Poucas horas depois de ter subido ao palco do Coliseu Porto Ageas, ainda ecoa a musicalidade dos temas de Carminho, por ruas e vielas portuenses. Basta que feche os olhos e me deixe embalar pelas suas "praias desertas".

Este será, provavelmente, o melhor que posso dizer sobre uma noite, de facto, memorável. Numa sala de espetáculos completamente esgotada, Carminho cativa cada um dos presentes, com a sua voz, com os seus temas, mas também com os monólogos que mantém entre canções, preciosos e espirituais. O palco é a sua casa e Carminho é uma anfitriã carismática, envolvente e apaixonante.

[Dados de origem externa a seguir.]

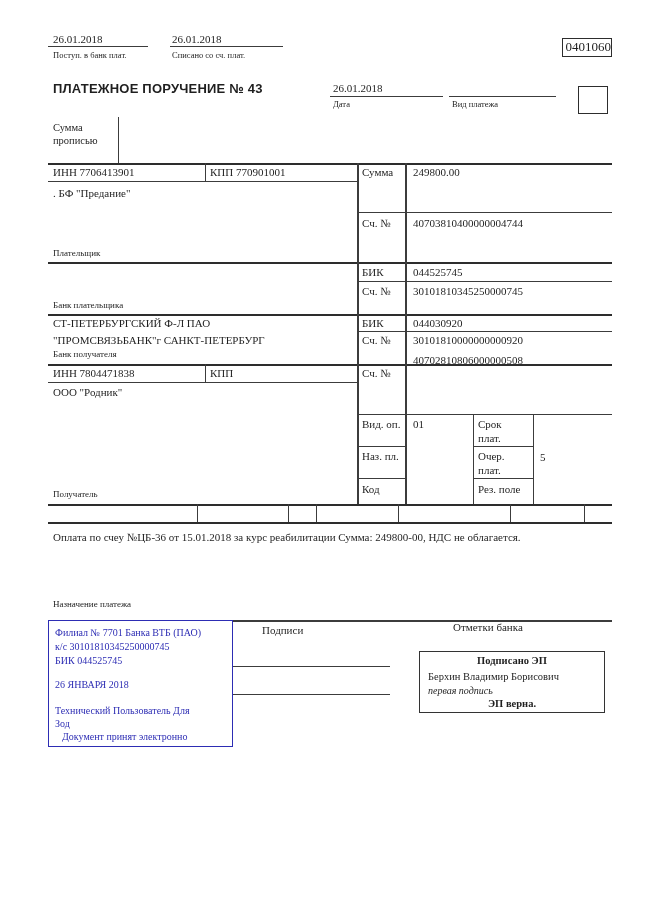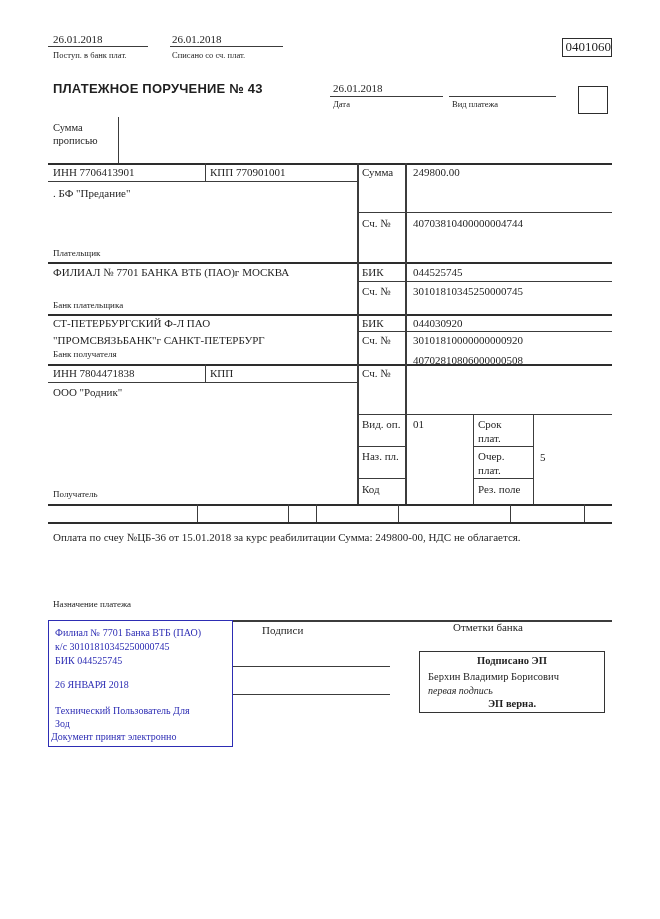--- a/index.html
+++ b/index.html
@@ -85,21 +85,20 @@
 
   <div class="txt" style="left:53px; top:166px;">ИНН 7706413901</div>
   <div class="txt" style="left:210px; top:166px;">КПП 770901001</div>
   <div class="txt" style="left:362px; top:166px;">Сумма</div>
   <div class="txt" style="left:413px; top:166px;text-align:center;">249800.00</div>
   <div class="txt" style="left:53px; top:187px;">. БФ "Предание"</div>
   <div class="txt" style="left:362px; top:217px;">Сч. №</div>
   <div class="txt" style="left:413px; top:217px;">40703810400000004744</div>
   <div class="lbl" style="left:53px; top:249px; font-size:9px;">Плательщик</div>
 
-  <div class="txt" style="left:53px; top:266px;">ФИЛИАЛ № 7701 БАНКА ВТБ (ПАО)г МОСКВА</div>
   <div class="txt" style="left:362px; top:266px;">БИК</div>
   <div class="txt" style="left:413px; top:266px;">044525745</div>
   <div class="txt" style="left:362px; top:285px;">Сч. №</div>
   <div class="txt" style="left:413px; top:285px;">30101810345250000745</div>
   <div class="lbl" style="left:53px; top:301px; font-size:9px;">Банк плательщика</div>
 
   <div class="txt" style="left:53px; top:317px;">СТ-ПЕТЕРБУРГСКИЙ Ф-Л ПАО</div>
   <div class="txt" style="left:362px; top:317px;">БИК</div>
   <div class="txt" style="left:413px; top:317px;">044030920</div>
   <div class="txt" style="left:53px; top:334px;">"ПРОМСВЯЗЬБАНК"г САНКТ-ПЕТЕРБУРГ</div>
@@ -141,16 +140,16 @@
     <div class="e-valid">ЭП верна.</div>
   </div>
 
   <div class="stamp" style="left:48px; top:620px; width:185px; height:127px;">
     <div class="stamp-line" style="left:6px; top:6px;">Филиал № 7701 Банка ВТБ (ПАО)</div>
     <div class="stamp-line" style="left:6px; top:20px;">к/с 30101810345250000745</div>
     <div class="stamp-line" style="left:6px; top:34px;">БИК 044525745</div>
     <div class="stamp-line" style="left:6px; top:58px;">26 ЯНВАРЯ 2018</div>
     <div class="stamp-line" style="left:6px; top:84px;">Технический Пользователь Для</div>
     <div class="stamp-line" style="left:6px; top:97px;">Зод</div>
-    <div class="stamp-line" style="left:2px; top:110px;text-align:right;">Документ принят электронно</div>
+    <div class="stamp-line" style="left:13px; top:110px;text-align:right;">Документ принят электронно</div>
   </div>
 
 </div>
 
 </body></html>

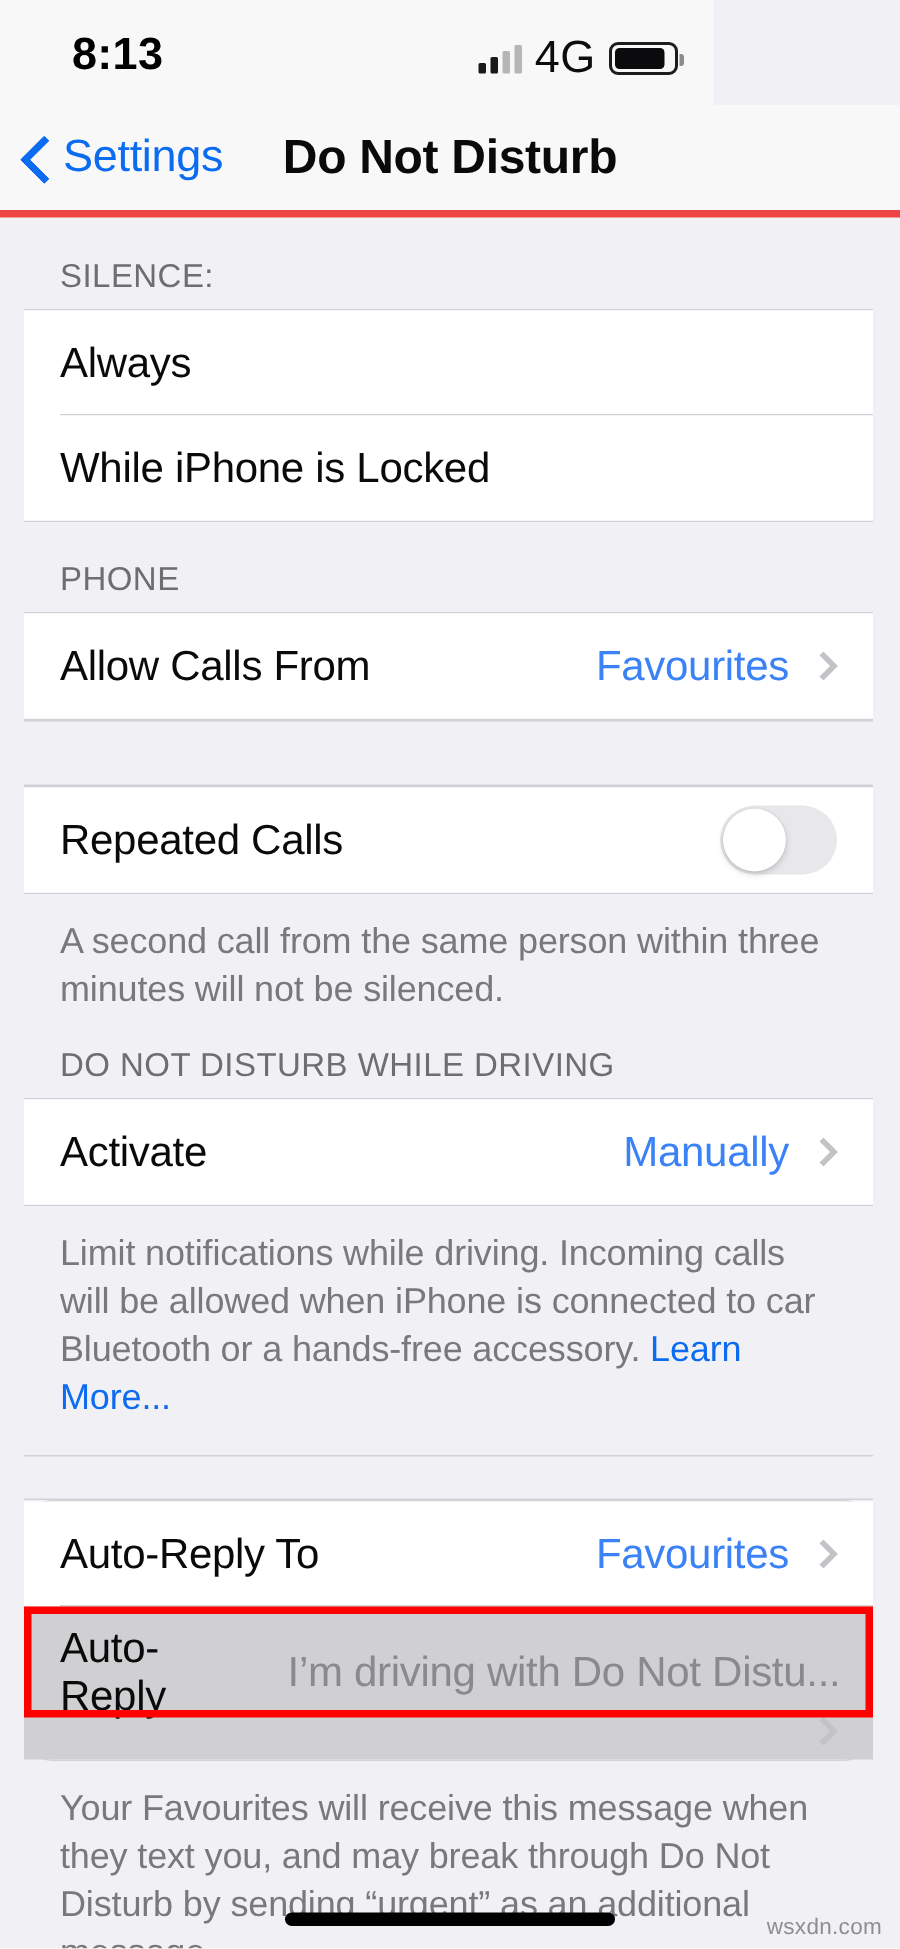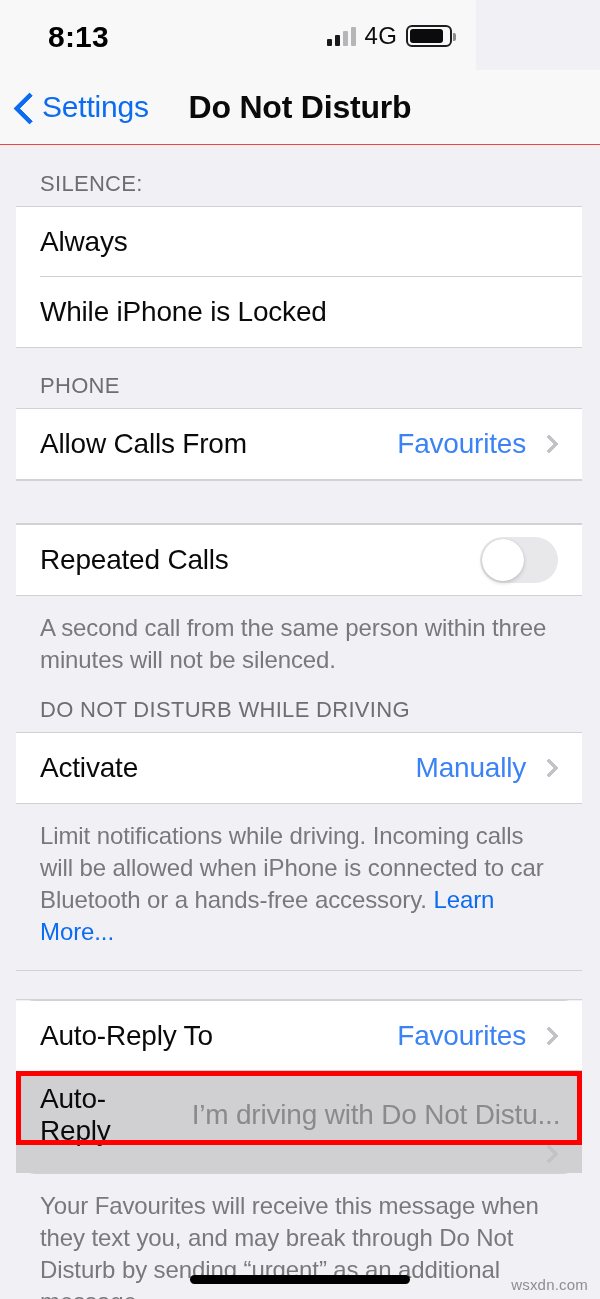--- a/index.html
+++ b/index.html
@@ -56,21 +56,21 @@
     display: block;
     width: 5px;
     border-radius: 1px;
     background: #1a1a1a;
   }
   .signal-bars i.b1 { height: 7px; }
   .signal-bars i.b2 { height: 11px; }
   .signal-bars i.b3 { height: 15px; background: #b6b6b9; }
   .signal-bars i.b4 { height: 19px; background: #b6b6b9; }
   .net-label {
-    font-size: 24px;
+    font-size: 30px;
     font-weight: 500;
     color: #0d0d0d;
     letter-spacing: 0.2px;
     text-align: right;
   }
   .battery {
     position: relative;
     width: 46px;
     height: 22px;
     border: 2px solid #1d1d1f;
@@ -94,21 +94,21 @@
     border-radius: 3px;
   }
 
   
   .nav-bar {
     position: absolute;
     top: 70px; left: 0;
     width: 600px;
     height: 75px;
     background: #f7f8f7;
-    border-bottom: 1px solid #ef4444;
+    border-bottom: 5px solid #ef4444;
   }
   .nav-back {
     position: absolute;
     left: 14px;
     top: 50%;
     transform: translateY(-50%);
     display: flex;
     align-items: center;
     gap: 8px;
     cursor: pointer;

“Portuguesa”, nome do seu mais recente trabalho, é surpreendentemente refrescante e coloca, na minha modesta e insignificante opinião, Carminho como  a voz  do Fado contemporâneo, em Portugal. Deveria ouvir-se mais, nas rádios e na televisão, a “Portuguesa” catita, entre marchas populares e fados reinventados. Digo eu, mas que sei? À parte, do som d’ “O quarto” tão perto, tão dentro.

É, precisamente, com o tema “o quarto” que Carminho inaugura o espetáculo. No centro do palco, toda vestida de preto, uma luz branca projetada nas suas costas, desenha os seus contornos e é o máximo que conseguimos ver. Já ouvir, é outra coisa, a outro nível qualquer, que nos transcende. A música é tudo o que importa ver e ouvir. Seguem-se no alinhamento “As flores” e “As fontes”,sempre no mesmo cenário sombrio, apenas na cor, do som ofuscante e arrepiante das guitarras e da melodiosa voz de Carminho.

O palco recebe mais um pouco de luz e o ambiente, ainda em suspenso pelos últimos acordes, respira ao som de “Praias desertas”: "Oh, meu amor, eu nunca te esqueço»" Não há como fazê-lo, mesmo que esse fosse o desejo, o que está tão longe de ser.

Carminho fala-nos da sua viagem pela música, dos caminhos da  “Portuguesa”, sublinhando, a par e passo "a prática do fado tradicional, um fado que evolui, com novas palavras e novos instrumentos, num gesto mil vezes repetido". A forma como nos explica cada tema e como enquadra cada canção torna o momento ainda mais especial, numa sala suficientemente grande, para percebermos que somos muitos, e demasiado pequena,  para o tanto que Carminho dá ao público. 

Assoberbados, seguimos, de tema em história, de história em poema, de surpresas a marchas. À leveza e alegria da “Marcha de Alcântara de 1969”, seguem-se temas como “Fado é Amor”, “Palma” e “Simplesmente Ser”. Antes ainda, nas voltas do tempo, entre um passado longínquo e uma letra recente, chegamos ao Fado de Santa. Luzia, com o tema “Se vieres”, do álbum “Maria”, de 2018. 

Isto, até cruzar um poema que Manuel Alegre escreveu na década de 60 e que chegou às mãos de Carminho por uma das suas maiores referências na música, a fadista Beatriz da Conceição, e que lhe estava «destinado», tantos anos mais tarde, ”É preciso saber porque se é triste”.

«E aqui tão perto de ti
Posso por fim descansar
Meu desejo, meu maior anseio
É poder ficar»

É com esta imensa vontade de “Ficar”, tema escrito por Joana Espadinha, que a Carminho se acerca ainda mais e toma definitivamente conta do público. De Luísa Sobral, chega-nos “Sentas-te a meu lado” e ainda bem - ainda bem - que Carminho teve a brilhante ideia de convidar compositores contemporâneos para alguns dos temas deste novo trabalho.

CARMINHO
créditos: PAULO SOARES

Carminho apresenta-nos os seus músicos, da viola ao baixo, do mellotron à guitarra elétrica, até chegar à inestimável guitarra portuguesa, com solos que nos vão enchendo a alma. Num rol de canções e confissões, seguem-se temas como “Pedra Solta” e “Levo o meu barco no mar”. 

"Intenso", é assim que Carminho caracteriza o público do Norte e confessa, que «ficava aqui toda a noite». Quem não ficaria a ouvi-la? Num desfiar de temas, que a páginas tantas, são pedidos do público, como o tema “Tu és a Estrela”, eternizado numa interpretação recente para o Papa Francisco, na Jornada Mundial da Juventude, em Lisboa.

O espetáculo de Carminho no Coliseu Porto Ageas, na fria sexta-feira, do dia 10 de novembro de 2023, foi… uma letra que ainda se há-de escrever, ao som de um fado tão seu, como foram os que teve a generosidade de partilhar connosco, nesta noite incrível. 

Mais de umas quantas ovações de pé não são suficientes, mas são as palmas que nos salvam e nos devolvem à vida de cada um. Valeu a pena.